Секреты, которые мы храним. Три женщины, изменившие судьбу «Доктора Живаго» - стр. 9
– Позвольте представиться, – произнес мужчина, откинувшись на спинку кресла. Заскрипела кожа обивки. – Ваш покорный следователь. Чаю не желаете?
– Да, спасибо.
Он даже не пошевелился, чтобы налить мне чая.
– Меня зовут Анатолий Сергеевич Семенов.
– Анатолий Сергеевич…
– Можете звать меня просто Анатолием. Нам с вами, Ольга, предстоит хорошенько узнать друг друга.
– Пожалуйста, называйте меня Ольга Всеволодовна.
– Хорошо.
– Я прошу вас, Анатолий Сергеевич, быть со мной откровенным.
– И я, Ольга Всеволодовна, прошу вас быть со мной откровенной, – он достал из кармана грязный носовой платок и высморкался. – Расскажите мне про роман, над которым он работает. Я о нем кое-что слышал.
– Например, что?
– Это вы мне расскажите, – ответил он, – о чем роман «Доктор Живаго»?
– Не знаю.
– Не знаете?
– Роман в работе. Он еще не написан.
– Давайте поступим так: я оставлю вас одну, дам вам бумагу и ручку. Может быть, вы вспомните, что знаете об этом романе, и аккуратно запишете. Как вам такое предложение?
Я молчала.
Он встал и положил передо мной стопку листов бумаги. Достал из кармана ручку с золотым пером.
– Вот, моей ручкой, пожалуйста.
После этого следователь вышел, оставив меня с бумагой, ручкой и тремя охранниками.
«Дорогой Анатолий Сергеевич Семенов,
Как мне правильно написать признание? В виде письма?
Да, я хочу кое в чем признаться, но это не то, что вы хотите от меня услышать. И даже делая это признание, я не знаю, с чего его начать. Поэтому начну с самого начала».
Я положила на стол ручку.
Впервые я увидела Бориса на чтении. Он стоял за деревянной трибуной. Его седые волосы и высокий лоб блестели в ярком свете направленного на сцену прожектора. Широко раскрыв глаза, он читал свои стихи. Выражение его лица было детским. От него исходили волны радости, которые доходили и до меня, сидевшей на галерке. Он стремительно жестикулировал, словно дирижировал невидимым оркестром. В некотором смысле он действительно им дирижировал. Иногда кто-то из публики не мог сдержаться и выкрикивал строки стихов еще до того, как их успел произнести автор. В какой-то момент он остановился и посмотрел вверх прямо в свет прожекторов, и я клянусь, что он увидел меня, сидевшую на балконе. Наши взгляды встретились. Когда он закончил чтение, люди повалили на сцену, а я осталась стоять, сцепив руки и забыв похлопать.
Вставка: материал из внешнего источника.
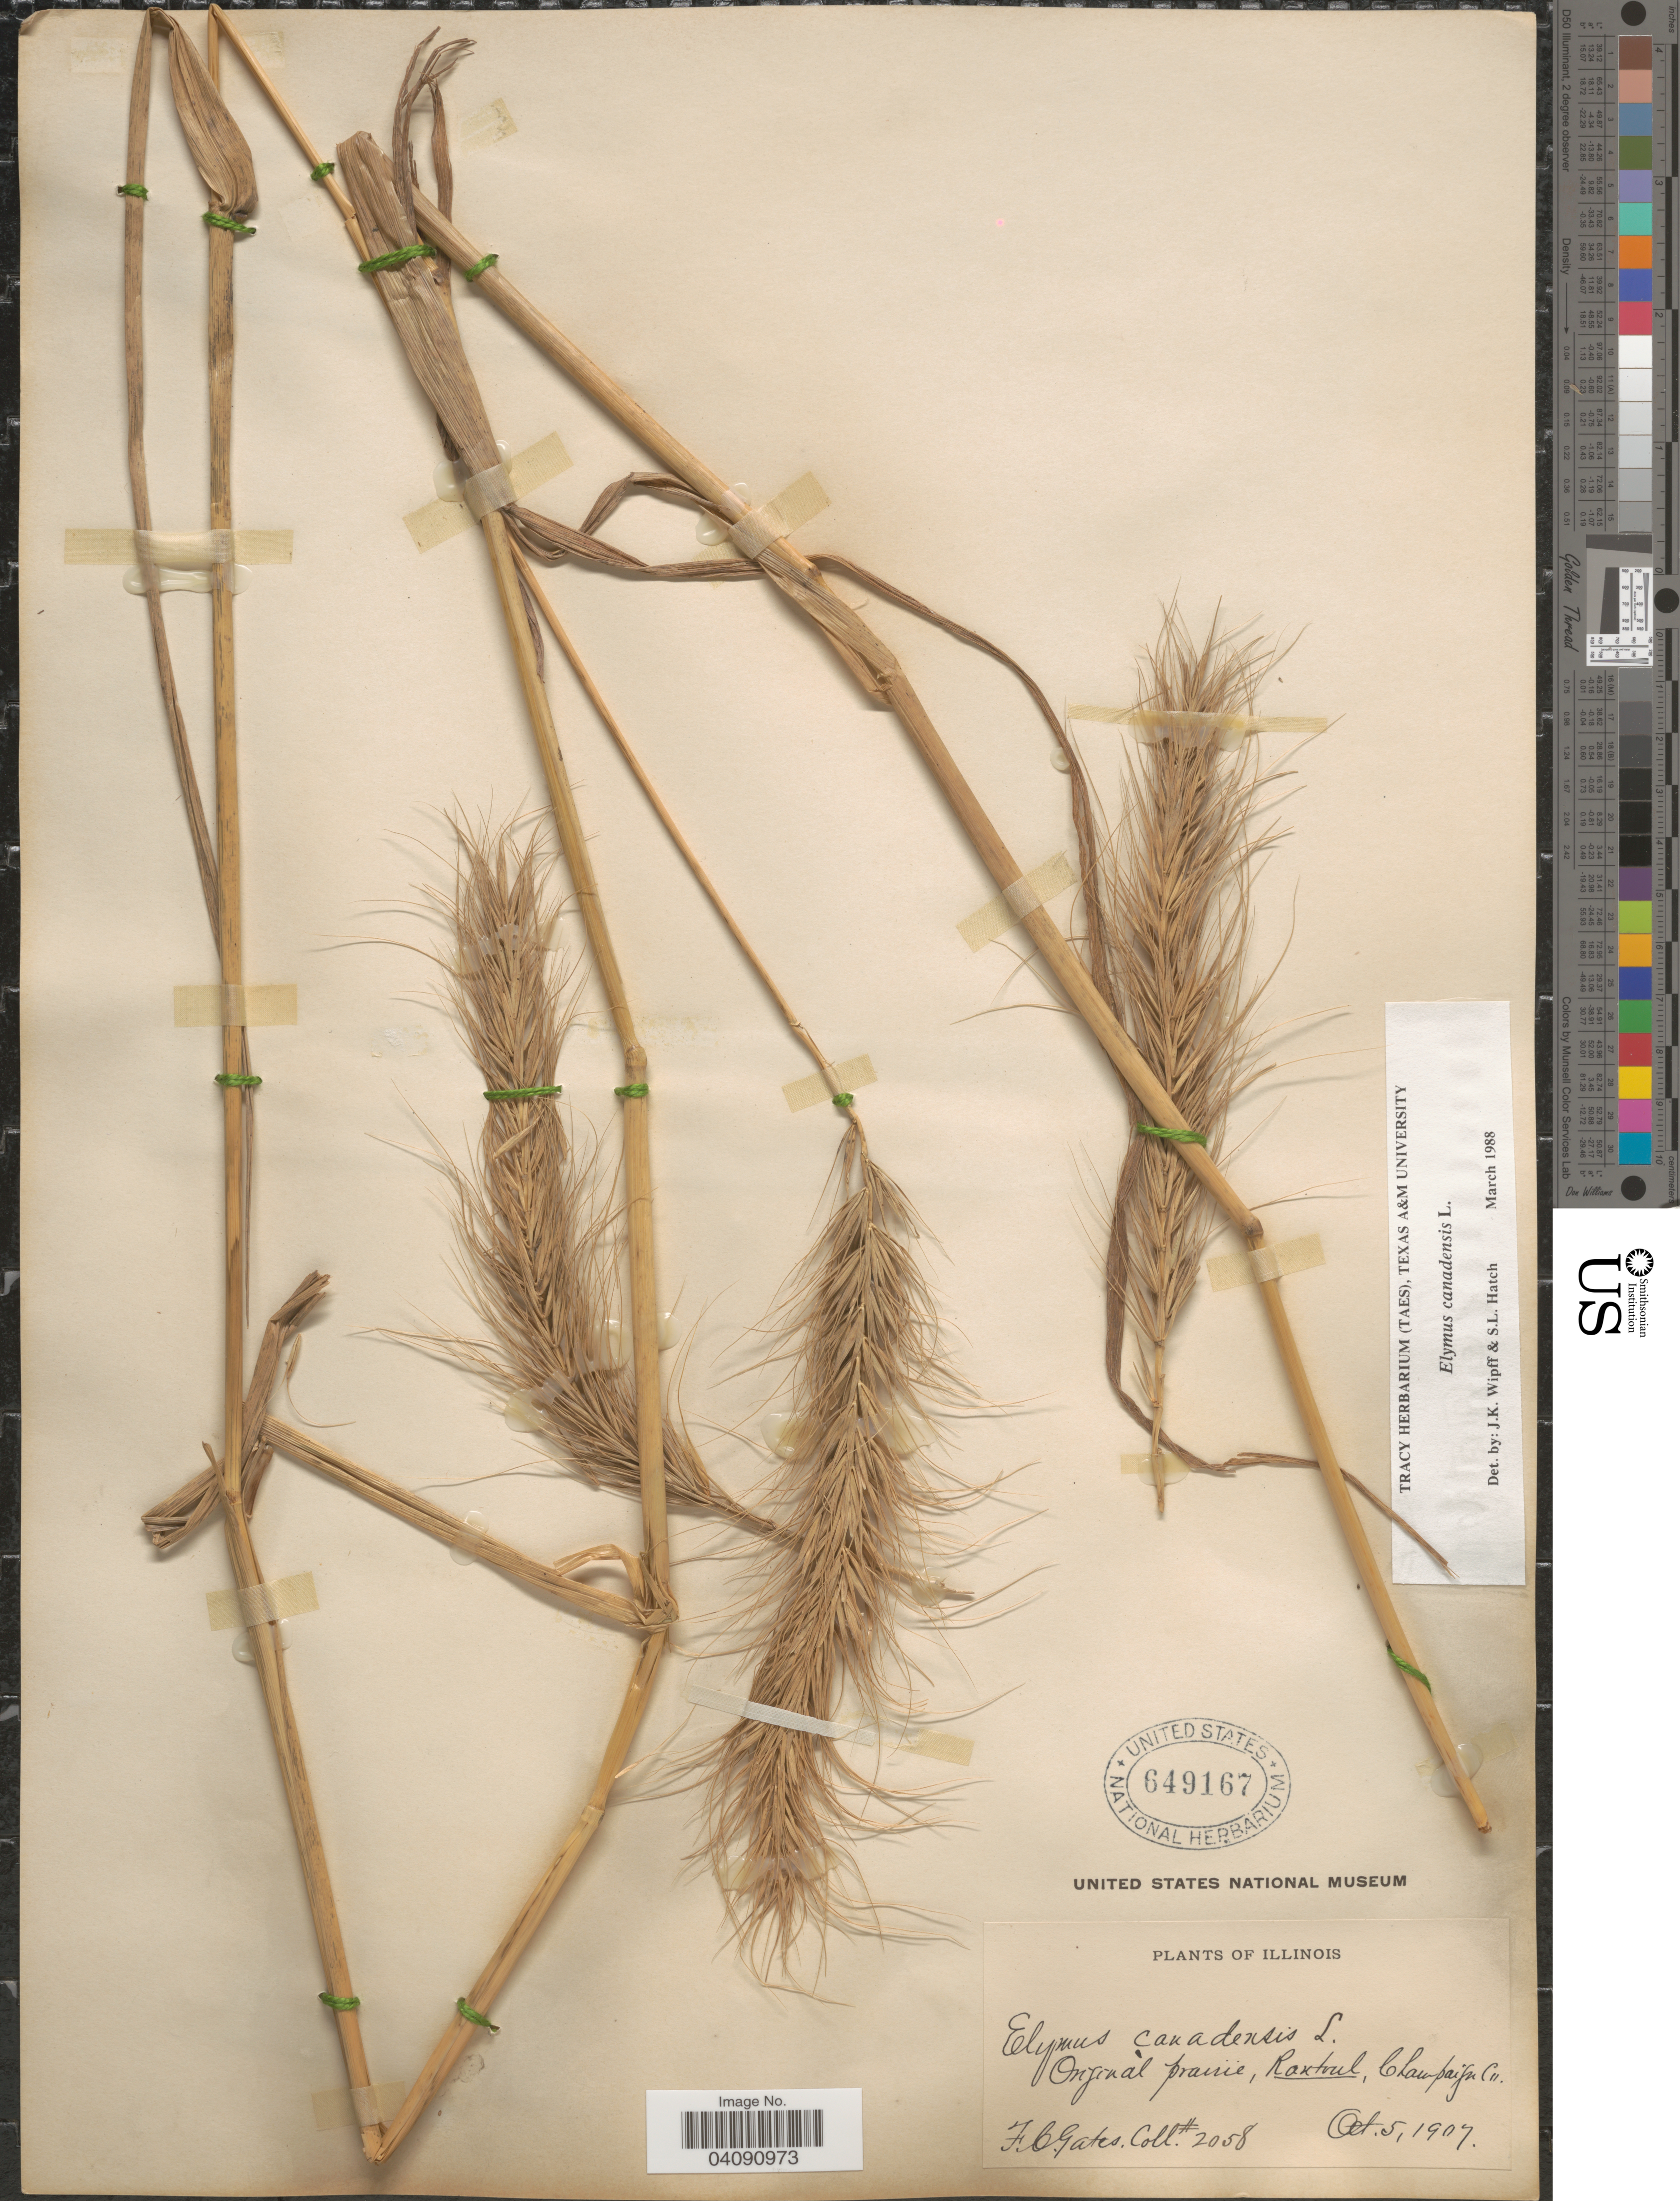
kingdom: Plantae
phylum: Tracheophyta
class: Liliopsida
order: Poales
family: Poaceae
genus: Elymus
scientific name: Elymus canadensis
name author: L.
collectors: F. C. Gates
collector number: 2058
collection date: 1907-10-05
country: United States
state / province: Illinois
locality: Original prairie, Rantoul, Champaign Co.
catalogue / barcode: US 649167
Я осталась стоять, когда мой ряд, затем балкон, а затем и весь зрительный зал опустели.
Я снова взяла ручку.
«Или лучше начать с того, как все это началось?»
Спустя почти неделю после того выступления Борис стоял на толстом красном ковре в приемной нового главреда «Нового мира» Константина Михайловича Симонова – писателя, имевшего огромный гардероб довоенных костюмов и два кольца-печатки с рубинами на пальцах, которые клацали друг о друга, когда он курил трубку. Писатели часто заходили в редакцию этого литературного журнала. Зачастую именно я показывала им здание редакции, предлагала чай и выводила их на обед в качестве жеста доброй воли со стороны издательства. Но Борис Леонидович Пастернак был самым известным из живых поэтов России, поэтому Константин лично водил его по редакции и знакомил с сотрудниками: составителями рекламных текстов, художниками, переводчиками и всеми остальными. Вблизи Борис оказался еще более привлекательным, чем когда я его видела на сцене. Ему было пятьдесят шесть лет, хотя выглядел он на сорок. Борис обменивался любезностями с людьми, пытливо рассматривая их, а его высокие скулы подчеркивали улыбку.